Вожжин вскакивает, они долго жмут друг другу руки, потом Вожжин целует руку у Елены Ивановны.
Елена Ивановна (несколько приподнято весело). Ну, садитесь. (Садятся – Елена Ивановна на кушетку, Вожжин рядом.) Дайте на вас поглядеть. Ничего, сколько лет минуло, – и ничего, в бороде только седина, а вид здоровый. Не то что я, все худею, все худею…
Вожжин (откашливаясь). Вы все нездоровы, Елена Ивановна.
Елена Ивановна. Ах, я так была больна! Не красит болезнь, не молодит. Теперь мне уж лучше, души здешние, конечно, вздор, это Фина умоляла попробовать, но все-таки… В общем, я теперь поправляюсь. Нервы у меня никуда не годятся, Ипполит Васильевич.
Вожжин. Да, еще бы… Я вполне понимаю. Вам надо серьезно отдохнуть, полечиться.
Елена Ивановна. Ах, Ипполит Васильевич, лечение лечением – но ведь так часто душа болит! Сколько пережила я, сколько ран на душе! Что ж скрывать? Я чувствую – вы меня сейчас понимаете, врагами мы никогда не были…
Вожжин. Какими же врагами, Боже сохрани…
Елена Ивановна. Да, да, и сейчас я чувствую, что меня слушает понимающий друг.

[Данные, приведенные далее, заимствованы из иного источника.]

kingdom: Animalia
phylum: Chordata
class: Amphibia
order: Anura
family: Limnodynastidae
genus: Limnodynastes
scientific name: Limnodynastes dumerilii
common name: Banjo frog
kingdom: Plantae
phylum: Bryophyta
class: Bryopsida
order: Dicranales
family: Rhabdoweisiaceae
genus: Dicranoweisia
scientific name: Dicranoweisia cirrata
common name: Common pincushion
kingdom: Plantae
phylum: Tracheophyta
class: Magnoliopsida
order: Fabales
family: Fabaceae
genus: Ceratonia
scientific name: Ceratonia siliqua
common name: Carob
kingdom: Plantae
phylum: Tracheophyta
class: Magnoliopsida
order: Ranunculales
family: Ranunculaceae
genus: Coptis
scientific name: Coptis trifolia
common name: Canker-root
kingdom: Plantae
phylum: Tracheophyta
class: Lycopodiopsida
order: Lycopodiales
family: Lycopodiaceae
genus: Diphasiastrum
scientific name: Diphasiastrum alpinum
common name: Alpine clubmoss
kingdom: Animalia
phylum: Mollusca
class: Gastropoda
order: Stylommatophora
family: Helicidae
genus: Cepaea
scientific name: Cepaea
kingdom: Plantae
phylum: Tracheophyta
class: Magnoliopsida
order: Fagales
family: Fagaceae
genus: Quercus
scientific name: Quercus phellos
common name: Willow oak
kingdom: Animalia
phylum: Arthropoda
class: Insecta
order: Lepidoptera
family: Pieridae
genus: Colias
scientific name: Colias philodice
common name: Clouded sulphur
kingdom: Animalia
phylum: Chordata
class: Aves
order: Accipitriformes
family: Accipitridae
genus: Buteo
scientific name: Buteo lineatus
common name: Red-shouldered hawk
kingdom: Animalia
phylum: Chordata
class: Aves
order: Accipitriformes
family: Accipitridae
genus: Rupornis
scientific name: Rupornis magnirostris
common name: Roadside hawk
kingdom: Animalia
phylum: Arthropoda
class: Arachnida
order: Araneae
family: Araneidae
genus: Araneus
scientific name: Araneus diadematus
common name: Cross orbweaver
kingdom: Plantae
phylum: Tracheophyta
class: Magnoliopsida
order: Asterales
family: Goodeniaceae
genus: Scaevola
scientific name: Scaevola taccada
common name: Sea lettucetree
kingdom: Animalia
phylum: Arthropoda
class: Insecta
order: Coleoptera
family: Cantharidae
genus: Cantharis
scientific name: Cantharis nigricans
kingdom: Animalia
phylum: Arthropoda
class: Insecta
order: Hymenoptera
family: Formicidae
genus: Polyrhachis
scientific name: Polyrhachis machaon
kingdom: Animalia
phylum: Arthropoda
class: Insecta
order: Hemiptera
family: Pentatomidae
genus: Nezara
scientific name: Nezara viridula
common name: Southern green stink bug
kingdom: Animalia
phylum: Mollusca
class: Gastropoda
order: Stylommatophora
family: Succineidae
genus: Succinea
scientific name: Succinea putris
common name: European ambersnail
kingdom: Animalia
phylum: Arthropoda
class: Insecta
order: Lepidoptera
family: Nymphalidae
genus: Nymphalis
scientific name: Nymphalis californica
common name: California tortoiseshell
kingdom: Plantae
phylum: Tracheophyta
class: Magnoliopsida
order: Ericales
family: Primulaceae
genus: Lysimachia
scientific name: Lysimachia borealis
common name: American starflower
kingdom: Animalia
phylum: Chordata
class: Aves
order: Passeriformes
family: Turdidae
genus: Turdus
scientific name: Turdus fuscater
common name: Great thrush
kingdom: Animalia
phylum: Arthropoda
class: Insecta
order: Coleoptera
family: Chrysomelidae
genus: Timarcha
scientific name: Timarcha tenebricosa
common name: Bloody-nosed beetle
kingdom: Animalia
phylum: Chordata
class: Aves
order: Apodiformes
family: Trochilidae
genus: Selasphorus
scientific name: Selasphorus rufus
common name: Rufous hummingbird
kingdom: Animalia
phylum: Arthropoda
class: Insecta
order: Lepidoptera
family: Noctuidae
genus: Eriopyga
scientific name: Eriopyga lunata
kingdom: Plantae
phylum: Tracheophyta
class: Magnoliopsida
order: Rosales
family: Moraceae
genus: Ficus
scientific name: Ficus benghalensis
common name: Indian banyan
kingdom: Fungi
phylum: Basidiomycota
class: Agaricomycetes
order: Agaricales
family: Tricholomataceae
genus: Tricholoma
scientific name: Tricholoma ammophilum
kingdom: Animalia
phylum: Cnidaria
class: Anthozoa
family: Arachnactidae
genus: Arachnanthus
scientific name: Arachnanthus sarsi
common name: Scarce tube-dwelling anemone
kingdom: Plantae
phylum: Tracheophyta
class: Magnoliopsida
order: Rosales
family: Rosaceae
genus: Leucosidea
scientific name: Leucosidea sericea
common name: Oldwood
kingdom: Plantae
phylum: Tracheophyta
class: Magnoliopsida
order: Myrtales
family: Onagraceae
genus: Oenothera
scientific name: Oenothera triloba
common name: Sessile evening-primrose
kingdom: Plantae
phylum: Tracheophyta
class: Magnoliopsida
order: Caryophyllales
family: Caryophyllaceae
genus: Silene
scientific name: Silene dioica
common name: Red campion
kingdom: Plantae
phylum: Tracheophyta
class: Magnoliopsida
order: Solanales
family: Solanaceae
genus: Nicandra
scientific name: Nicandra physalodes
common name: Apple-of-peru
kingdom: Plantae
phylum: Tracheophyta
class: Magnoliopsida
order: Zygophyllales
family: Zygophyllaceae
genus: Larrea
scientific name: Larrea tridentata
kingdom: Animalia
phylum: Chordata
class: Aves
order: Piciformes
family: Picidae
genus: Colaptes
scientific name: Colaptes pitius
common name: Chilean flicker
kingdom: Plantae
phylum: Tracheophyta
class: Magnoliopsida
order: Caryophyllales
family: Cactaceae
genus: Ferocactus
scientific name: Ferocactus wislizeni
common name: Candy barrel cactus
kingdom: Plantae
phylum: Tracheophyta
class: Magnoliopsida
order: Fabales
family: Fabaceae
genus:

Это так отрадно, так редко мне случается испытывать эту отраду, ведь, я, в сущности, одинока… В смысле необходимости дружеского участия. Фина – ребенок. Говоришь ей – но разве она поймет глубину переживаний? О, я не жаловаться хочу, я не люблю жалоб – да и кто виноват, виноватых нет, каждый должен мужественно нести свою судьбу. Оттого уж не жалуюсь, что я ни в чем, ни в чем не раскаиваюсь. Как прямо я вам сказала восемь лет тому назад, так и теперь говорю; да, я полюбила Семена Спиридоновича истинной, большой любовью, той, которая не останавливается ни перед чем, которая сама в себе носит оправдание…
Вожжин. Да, но если объект любви… То есть я хочу сказать – если с течением времени…
Елена Ивановна. При чем тут время? Разве есть время для любви? Любовь есть любовь. Она вечна и сама себя оправдывает. Время! Да больше: если б я, скажем, в минуты падения даже перестала ее, любовь, чувствовать, видеть в себе – все равно, я верила бы: в самых потаенных глубинах моей души она жива! Эта вера только и поддерживает меня, Ипполит Васильевич. Она только и дает мне силы переносить кое-как мою тяжкую, действительно тяжкую жизнь.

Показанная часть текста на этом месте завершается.